**WHAT TO PRODUCE:** Using the records below, output the stretch that opens with the line containing "billets par personne" and closes with the line containing "Jouer peut aussi", exactly and including both lines, with nothing more.

Dataset records:

┄┄┄┄┄┄┄┄┄┄

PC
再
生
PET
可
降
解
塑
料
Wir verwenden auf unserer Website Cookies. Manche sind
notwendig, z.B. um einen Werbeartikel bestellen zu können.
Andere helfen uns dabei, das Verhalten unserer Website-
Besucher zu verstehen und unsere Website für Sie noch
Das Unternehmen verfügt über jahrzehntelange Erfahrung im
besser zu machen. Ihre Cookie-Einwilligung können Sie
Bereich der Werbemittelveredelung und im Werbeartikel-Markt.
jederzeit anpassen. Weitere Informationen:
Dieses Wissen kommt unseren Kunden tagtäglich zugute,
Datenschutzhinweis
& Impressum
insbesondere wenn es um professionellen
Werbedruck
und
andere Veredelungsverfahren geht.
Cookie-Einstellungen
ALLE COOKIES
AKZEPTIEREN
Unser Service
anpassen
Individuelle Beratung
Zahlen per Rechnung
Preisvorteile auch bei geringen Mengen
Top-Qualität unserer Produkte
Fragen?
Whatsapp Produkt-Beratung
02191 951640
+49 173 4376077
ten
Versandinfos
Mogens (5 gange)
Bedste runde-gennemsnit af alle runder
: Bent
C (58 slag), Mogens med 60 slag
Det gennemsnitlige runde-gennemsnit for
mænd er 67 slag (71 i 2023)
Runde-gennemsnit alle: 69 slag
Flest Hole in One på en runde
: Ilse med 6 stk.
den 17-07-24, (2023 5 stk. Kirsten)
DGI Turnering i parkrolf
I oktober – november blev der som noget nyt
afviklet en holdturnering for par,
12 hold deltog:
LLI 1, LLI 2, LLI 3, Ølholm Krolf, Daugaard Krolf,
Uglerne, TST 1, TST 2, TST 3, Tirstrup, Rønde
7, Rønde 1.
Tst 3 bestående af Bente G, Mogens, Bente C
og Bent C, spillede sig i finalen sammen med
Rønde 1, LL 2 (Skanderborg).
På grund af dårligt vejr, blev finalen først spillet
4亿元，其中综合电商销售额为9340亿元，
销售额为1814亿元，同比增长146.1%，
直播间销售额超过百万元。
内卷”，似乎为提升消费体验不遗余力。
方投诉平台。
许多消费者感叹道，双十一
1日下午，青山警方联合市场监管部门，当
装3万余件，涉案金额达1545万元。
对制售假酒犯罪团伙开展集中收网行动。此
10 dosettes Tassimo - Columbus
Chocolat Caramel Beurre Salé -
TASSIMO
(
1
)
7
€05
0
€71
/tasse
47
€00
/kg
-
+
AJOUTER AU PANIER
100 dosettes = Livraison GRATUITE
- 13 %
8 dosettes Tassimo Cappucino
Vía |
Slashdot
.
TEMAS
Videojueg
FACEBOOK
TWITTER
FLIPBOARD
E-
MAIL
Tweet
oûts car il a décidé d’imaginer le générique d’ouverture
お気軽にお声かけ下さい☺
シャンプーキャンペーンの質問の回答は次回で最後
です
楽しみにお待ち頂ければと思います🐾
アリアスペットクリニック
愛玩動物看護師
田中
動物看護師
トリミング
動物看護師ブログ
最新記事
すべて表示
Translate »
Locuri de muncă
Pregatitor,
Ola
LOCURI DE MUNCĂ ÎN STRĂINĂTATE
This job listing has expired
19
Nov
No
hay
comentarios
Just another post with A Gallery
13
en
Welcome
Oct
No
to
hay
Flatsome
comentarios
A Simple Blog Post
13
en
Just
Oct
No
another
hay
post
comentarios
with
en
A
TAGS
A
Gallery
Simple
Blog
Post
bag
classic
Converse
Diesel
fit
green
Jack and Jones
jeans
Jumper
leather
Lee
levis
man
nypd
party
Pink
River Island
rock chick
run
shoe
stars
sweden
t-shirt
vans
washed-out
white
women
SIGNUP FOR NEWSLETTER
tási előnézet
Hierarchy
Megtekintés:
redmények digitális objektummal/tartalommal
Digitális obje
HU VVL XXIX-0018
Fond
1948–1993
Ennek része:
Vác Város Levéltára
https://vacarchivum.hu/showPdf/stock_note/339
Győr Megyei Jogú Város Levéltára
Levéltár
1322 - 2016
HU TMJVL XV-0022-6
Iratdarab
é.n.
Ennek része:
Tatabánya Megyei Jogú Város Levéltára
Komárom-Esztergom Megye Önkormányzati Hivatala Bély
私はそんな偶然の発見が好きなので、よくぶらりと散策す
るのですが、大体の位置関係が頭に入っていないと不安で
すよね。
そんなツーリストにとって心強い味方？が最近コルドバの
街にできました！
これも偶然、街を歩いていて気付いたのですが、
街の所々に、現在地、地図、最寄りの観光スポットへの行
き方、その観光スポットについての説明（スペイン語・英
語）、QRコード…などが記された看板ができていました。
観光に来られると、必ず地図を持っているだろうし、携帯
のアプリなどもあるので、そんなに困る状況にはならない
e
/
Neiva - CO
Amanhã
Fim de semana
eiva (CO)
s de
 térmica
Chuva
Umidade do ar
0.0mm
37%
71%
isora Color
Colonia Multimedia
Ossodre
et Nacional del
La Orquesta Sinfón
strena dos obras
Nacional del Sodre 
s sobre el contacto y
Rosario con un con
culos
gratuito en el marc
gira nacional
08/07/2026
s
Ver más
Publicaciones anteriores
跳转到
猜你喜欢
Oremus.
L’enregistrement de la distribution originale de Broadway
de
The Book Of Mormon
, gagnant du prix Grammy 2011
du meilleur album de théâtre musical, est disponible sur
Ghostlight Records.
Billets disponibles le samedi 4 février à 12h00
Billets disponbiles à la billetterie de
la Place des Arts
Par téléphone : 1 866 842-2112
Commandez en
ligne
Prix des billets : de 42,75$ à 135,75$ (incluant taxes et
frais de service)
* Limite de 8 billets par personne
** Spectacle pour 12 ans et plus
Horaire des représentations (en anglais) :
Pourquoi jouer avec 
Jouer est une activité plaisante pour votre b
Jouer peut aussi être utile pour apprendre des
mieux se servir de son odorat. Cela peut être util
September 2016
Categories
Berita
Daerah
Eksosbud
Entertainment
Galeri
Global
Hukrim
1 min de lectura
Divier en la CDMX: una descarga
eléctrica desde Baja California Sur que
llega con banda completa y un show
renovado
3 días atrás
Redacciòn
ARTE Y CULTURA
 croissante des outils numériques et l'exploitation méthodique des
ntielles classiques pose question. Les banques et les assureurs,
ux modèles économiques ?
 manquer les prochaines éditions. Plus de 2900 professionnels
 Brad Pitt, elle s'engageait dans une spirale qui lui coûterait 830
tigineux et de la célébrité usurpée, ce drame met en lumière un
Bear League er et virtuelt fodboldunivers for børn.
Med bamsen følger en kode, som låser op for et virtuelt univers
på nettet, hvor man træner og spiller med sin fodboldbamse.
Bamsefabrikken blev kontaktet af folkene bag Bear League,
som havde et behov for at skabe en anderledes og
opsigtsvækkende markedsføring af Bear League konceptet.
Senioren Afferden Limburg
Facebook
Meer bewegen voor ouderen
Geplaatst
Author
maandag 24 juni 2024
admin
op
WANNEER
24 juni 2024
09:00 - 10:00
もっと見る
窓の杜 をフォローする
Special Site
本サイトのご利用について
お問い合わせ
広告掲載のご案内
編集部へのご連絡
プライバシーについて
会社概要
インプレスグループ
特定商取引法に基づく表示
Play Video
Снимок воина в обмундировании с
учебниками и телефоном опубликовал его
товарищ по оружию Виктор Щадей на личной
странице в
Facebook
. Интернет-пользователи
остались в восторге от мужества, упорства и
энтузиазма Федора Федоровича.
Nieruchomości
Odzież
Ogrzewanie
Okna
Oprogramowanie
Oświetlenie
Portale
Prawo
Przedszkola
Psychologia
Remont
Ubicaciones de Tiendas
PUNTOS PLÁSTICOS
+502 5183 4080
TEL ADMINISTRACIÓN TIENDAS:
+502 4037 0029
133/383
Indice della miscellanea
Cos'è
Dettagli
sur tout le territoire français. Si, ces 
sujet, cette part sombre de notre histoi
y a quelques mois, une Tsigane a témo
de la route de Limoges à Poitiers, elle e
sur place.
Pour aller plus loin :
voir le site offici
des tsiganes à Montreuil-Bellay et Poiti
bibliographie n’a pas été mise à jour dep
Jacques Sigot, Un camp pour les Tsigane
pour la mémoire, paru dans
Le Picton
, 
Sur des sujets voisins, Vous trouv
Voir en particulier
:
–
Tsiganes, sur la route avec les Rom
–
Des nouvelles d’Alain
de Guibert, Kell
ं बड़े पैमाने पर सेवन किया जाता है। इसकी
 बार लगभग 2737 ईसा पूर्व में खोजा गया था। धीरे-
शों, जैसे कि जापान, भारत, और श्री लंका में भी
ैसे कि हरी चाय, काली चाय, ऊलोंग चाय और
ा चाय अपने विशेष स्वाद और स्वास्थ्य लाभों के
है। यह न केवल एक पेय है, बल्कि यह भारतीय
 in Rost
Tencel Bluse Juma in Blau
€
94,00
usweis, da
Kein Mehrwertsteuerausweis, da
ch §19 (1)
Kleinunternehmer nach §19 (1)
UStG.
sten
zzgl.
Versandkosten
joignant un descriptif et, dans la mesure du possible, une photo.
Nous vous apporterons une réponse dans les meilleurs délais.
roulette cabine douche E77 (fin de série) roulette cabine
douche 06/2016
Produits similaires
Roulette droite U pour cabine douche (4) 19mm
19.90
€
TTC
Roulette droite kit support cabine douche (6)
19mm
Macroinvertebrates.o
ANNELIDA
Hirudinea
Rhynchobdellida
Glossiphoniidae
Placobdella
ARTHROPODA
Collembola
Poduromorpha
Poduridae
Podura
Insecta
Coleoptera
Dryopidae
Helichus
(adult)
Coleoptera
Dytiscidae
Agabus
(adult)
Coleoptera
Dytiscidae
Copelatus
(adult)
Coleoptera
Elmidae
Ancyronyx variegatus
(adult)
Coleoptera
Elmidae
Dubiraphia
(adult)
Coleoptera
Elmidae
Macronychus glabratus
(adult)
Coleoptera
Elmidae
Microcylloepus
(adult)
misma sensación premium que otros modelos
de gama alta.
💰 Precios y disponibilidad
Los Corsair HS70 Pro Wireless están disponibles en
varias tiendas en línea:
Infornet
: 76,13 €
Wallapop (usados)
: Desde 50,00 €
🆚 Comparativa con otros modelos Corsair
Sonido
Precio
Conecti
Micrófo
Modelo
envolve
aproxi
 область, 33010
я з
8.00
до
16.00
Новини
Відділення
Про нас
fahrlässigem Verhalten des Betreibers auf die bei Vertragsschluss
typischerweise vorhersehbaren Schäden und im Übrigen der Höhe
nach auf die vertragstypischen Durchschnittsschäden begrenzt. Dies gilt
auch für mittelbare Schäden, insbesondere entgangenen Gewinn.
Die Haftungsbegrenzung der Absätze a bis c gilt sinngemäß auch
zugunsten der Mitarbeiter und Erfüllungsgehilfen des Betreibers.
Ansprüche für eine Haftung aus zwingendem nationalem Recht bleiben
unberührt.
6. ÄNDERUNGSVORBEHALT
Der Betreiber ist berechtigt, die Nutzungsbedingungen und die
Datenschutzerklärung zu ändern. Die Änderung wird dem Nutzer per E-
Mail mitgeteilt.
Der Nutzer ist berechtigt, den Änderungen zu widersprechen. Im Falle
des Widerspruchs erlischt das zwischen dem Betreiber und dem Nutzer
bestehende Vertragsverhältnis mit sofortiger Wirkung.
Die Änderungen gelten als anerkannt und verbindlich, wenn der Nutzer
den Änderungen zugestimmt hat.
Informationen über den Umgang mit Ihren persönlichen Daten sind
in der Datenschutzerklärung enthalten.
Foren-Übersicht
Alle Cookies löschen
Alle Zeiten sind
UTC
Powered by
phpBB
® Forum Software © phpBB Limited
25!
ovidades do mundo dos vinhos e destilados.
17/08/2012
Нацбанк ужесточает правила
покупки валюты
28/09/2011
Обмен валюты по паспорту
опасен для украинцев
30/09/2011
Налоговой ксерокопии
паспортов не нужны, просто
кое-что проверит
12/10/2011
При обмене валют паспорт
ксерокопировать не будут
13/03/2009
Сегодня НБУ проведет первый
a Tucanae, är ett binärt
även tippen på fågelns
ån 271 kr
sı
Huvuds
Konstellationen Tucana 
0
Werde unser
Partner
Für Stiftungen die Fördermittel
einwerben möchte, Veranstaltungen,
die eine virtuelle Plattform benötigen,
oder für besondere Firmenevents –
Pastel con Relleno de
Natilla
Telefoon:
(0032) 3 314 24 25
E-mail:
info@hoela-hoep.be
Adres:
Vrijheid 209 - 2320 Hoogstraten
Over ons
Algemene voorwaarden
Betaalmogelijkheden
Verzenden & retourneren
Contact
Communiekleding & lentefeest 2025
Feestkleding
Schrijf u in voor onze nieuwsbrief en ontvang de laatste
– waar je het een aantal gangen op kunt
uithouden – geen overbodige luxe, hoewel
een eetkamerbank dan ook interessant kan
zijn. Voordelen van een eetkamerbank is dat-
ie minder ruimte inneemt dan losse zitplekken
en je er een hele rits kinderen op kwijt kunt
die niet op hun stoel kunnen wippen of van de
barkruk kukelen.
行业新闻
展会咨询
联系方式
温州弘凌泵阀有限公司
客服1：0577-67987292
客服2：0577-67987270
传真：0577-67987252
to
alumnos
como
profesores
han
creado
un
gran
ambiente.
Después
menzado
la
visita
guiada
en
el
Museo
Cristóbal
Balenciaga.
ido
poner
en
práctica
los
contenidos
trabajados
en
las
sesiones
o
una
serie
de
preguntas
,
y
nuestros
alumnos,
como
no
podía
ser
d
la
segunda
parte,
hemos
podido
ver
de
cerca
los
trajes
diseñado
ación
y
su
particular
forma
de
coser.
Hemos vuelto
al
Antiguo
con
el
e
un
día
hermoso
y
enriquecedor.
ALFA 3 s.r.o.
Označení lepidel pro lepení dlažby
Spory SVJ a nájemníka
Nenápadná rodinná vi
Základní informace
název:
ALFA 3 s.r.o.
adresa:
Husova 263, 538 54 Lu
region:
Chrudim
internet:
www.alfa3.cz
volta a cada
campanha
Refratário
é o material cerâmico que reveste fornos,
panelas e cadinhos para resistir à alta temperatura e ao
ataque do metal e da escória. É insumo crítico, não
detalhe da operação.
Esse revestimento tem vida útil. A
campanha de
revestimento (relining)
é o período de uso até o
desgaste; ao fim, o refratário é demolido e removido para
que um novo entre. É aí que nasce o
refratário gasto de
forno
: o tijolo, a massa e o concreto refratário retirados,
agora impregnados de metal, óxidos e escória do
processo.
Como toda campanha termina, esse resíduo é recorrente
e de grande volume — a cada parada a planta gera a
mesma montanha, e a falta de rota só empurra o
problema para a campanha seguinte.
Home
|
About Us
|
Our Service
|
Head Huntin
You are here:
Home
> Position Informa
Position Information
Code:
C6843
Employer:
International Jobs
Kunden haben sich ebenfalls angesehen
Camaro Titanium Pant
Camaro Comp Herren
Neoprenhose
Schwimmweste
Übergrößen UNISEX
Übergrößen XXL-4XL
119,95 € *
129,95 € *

┄┄┄┄┄┄┄┄┄┄

**ANSWER TO THE PROBLEM:**
* Limite de 8 billets par personne
** Spectacle pour 12 ans et plus
Horaire des représentations (en anglais) :
Pourquoi jouer avec 
Jouer est une activité plaisante pour votre b
Jouer peut aussi être utile pour apprendre des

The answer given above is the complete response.